ID #1126 Treatment Strategies and Early Mortality in Pediatric Central Nervous System Non-Germinomatous Germ Cell Tumors in Mexico: A Multicenter Experience
Violeta Salceda Rivera, Farina Arreguin Gonzalez, Maria Fernanda, Flores Rustrian, Miguel Angel, Verdugo Robles, Carlos Leal Cavazos, Diana Santos Marquez, Melisa Fabiola, Najera Castillo, Isidoro Tejocote Romero, Rosalba Bellido Magaña, Jociela Dominguez Sanchez, Tania Larios Farak, Erika Ramirez JaramilloAbstract
Background
Central nervous system non-germinomatous germ cell tumors (NGGCT) are rare and aggressive malignancies with inferior outcomes compared with germinomas. In low- and middle-income countries (LMICs), limitations in diagnostic, surgical, and supportive care resources may further affect treatment delivery and survival. Multicenter real-world data from LMIC settings remain scarce.
Objectives
To describe treatment strategies and evaluate survival outcomes of pediatric CNS NGGCT treated in an LMIC context, with emphasis on treatment-related morbidity, and timing of mortality.
Methods
Retrospective multicenter cohort study including pediatric patients with CNS NGGCT treated at eight Mexican hospitals (2013-2025). Clinical characteristics, histology, tumor markers, treatment modalities, treatment-related complications, and outcomes were analyzed. Overall survival (OS) and EFS were estimated using Kaplan–Meier.
Results
A total of 39 patients were included. Median age at diagnosis was 10.2 years, 76.9% were male. Histologic subtypes included choriocarcinoma(28.2%), yolk sac tumor(23.7%), mixed germ cell tumors(23.7%), immature teratoma(7.9%), and embryonal carcinoma(2.6%). Only 16.2% had no marker elevation, 35.1% showed concurrent AFP and β-hCG elevation; mean AFP level: 1,488.1ng/mL. Primary sites were suprasellar (46.2%), pineal (41.0%), and bifocal (7.7%). Most patients presented with localized disease (87.2%).
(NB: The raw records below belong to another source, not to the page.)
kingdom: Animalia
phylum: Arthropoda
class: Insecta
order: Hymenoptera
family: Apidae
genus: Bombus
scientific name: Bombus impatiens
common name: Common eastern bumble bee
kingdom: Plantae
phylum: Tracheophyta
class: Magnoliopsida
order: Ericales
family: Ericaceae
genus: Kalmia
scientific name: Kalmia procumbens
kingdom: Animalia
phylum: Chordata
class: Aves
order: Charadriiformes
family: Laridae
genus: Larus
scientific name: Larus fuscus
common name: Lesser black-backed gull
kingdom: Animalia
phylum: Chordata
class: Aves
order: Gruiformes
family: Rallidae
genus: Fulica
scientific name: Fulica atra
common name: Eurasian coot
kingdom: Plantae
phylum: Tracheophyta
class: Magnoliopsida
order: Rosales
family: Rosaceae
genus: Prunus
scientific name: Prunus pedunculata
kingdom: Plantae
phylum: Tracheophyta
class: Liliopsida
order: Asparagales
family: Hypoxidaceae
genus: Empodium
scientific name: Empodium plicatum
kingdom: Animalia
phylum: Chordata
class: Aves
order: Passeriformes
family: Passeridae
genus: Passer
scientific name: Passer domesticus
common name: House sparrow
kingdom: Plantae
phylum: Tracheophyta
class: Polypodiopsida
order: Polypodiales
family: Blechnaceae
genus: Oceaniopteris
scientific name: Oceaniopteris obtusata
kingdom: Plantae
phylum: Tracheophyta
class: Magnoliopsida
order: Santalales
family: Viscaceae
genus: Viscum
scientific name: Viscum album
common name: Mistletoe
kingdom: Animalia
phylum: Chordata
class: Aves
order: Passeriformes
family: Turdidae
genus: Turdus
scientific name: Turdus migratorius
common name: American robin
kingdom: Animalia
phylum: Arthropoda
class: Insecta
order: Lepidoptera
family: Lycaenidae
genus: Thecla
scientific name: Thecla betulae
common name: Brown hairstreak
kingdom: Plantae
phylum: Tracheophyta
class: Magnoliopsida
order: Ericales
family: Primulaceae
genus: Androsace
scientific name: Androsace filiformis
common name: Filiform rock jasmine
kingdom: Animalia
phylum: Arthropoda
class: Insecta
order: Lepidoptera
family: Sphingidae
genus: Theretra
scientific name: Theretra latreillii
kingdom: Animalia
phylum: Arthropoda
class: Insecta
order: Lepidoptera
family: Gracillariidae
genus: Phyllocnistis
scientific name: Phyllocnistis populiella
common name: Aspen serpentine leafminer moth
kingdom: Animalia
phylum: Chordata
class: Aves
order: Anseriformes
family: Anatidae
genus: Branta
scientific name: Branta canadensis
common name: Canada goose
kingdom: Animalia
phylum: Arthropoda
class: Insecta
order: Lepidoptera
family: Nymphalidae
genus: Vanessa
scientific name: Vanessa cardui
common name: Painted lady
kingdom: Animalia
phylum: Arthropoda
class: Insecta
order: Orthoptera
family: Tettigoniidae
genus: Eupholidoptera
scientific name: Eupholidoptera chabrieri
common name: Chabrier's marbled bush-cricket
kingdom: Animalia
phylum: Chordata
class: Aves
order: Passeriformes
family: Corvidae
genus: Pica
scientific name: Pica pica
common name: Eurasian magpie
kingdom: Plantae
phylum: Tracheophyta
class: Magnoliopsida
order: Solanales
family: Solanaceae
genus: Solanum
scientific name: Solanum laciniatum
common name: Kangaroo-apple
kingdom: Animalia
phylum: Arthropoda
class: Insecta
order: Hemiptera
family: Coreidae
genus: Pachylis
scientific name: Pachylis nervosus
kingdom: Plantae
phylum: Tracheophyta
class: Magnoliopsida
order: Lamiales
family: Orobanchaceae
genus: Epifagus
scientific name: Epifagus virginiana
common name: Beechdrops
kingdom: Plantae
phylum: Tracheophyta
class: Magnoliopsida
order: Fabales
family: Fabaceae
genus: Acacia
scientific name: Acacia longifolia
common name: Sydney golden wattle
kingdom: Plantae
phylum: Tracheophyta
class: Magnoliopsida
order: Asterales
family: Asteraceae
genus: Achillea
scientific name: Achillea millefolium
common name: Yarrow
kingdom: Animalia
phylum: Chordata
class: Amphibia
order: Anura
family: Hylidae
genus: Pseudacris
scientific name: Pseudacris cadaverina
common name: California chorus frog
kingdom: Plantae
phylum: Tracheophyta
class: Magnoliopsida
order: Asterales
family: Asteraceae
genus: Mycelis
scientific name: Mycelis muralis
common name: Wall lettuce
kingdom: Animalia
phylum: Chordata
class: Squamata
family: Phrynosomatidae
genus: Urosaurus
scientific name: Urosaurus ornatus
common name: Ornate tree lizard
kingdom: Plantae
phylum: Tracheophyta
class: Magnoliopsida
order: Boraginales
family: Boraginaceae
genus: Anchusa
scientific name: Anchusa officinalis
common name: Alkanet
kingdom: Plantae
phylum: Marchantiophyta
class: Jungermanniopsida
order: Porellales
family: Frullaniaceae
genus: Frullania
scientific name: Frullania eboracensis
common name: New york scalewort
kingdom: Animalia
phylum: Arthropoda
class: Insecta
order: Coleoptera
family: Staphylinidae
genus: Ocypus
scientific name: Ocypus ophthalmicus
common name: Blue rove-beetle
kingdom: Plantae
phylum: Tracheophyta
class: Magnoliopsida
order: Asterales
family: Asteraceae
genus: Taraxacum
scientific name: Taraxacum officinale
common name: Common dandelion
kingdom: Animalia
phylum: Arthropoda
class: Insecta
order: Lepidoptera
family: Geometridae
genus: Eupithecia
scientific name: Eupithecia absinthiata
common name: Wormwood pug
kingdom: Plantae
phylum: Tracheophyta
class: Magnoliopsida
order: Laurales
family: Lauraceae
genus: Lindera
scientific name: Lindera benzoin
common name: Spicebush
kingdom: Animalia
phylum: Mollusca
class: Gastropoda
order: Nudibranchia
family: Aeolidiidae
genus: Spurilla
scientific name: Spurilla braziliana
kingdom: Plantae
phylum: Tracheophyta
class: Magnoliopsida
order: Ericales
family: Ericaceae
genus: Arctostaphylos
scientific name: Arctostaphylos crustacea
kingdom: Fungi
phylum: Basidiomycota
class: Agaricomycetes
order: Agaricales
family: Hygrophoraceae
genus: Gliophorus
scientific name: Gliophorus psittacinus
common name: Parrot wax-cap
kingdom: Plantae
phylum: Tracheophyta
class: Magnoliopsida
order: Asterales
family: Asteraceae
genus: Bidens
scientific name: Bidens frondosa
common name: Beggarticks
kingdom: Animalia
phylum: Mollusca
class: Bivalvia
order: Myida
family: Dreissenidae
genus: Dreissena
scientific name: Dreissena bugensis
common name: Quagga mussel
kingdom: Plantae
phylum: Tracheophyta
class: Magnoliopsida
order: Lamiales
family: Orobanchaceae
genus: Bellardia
Diagnosis was established by imaging and/or tumor markers(61.5%), surgical resection(28.2%), and biopsy(10%). Combined modality treatment predominated, 54.1% receiving chemotherapy followed by radiotherapy; 2.7% received radiotherapy alone. Chemotherapy regimens included alternating carboplatin/etoposide with ifosfamide/etoposide (46.7%), ICE (20%), and carboplatin/etoposide, PEI, or PEB/JEB(6.7% each). 4-6 chemotherapy cycles were administered in 63.3% of patients.
Radiotherapy strategies included CSI (40%), WVI (25%), and WB in (15%). Treatment-related morbidity was substantial: 73.3% required inpatient management, 60% experienced chemotherapy delays, 25.6% developed surgical infectious complications. Residual tumor after chemotherapy was observed in 15 patients (2 mature teratoma and 1 viable tumor). 1- and 10-year OS were 58.1% and 54.2%, respectively, while 1- and 10-year EFS were 54.4% and 42.6%, indicating that most mortality occurred early during treatment. Residual tumor after chemotherapy was strongly associated with inferior EFS (5-year EFS 13.6% vs. 68.4%; p < 0.001; HR 3.5).
Conclusions
In this multicenter LMIC cohort outcomes remain inferior to those reported in contemporary cooperative group trials. The minimal difference between 1- and 10-year survival highlights that deaths predominantly occur during early treatment phases. In contrast, COG ACNS1123 and SIOP NGGCT studies have demonstrated improved survival through risk-adapted multimodal therapy, treatment standardization, and optimized supportive care. These findings underscore the need to harmonize treatment strategies, and improve supportive care infrastructure in LMIC settings to reduce early mortality.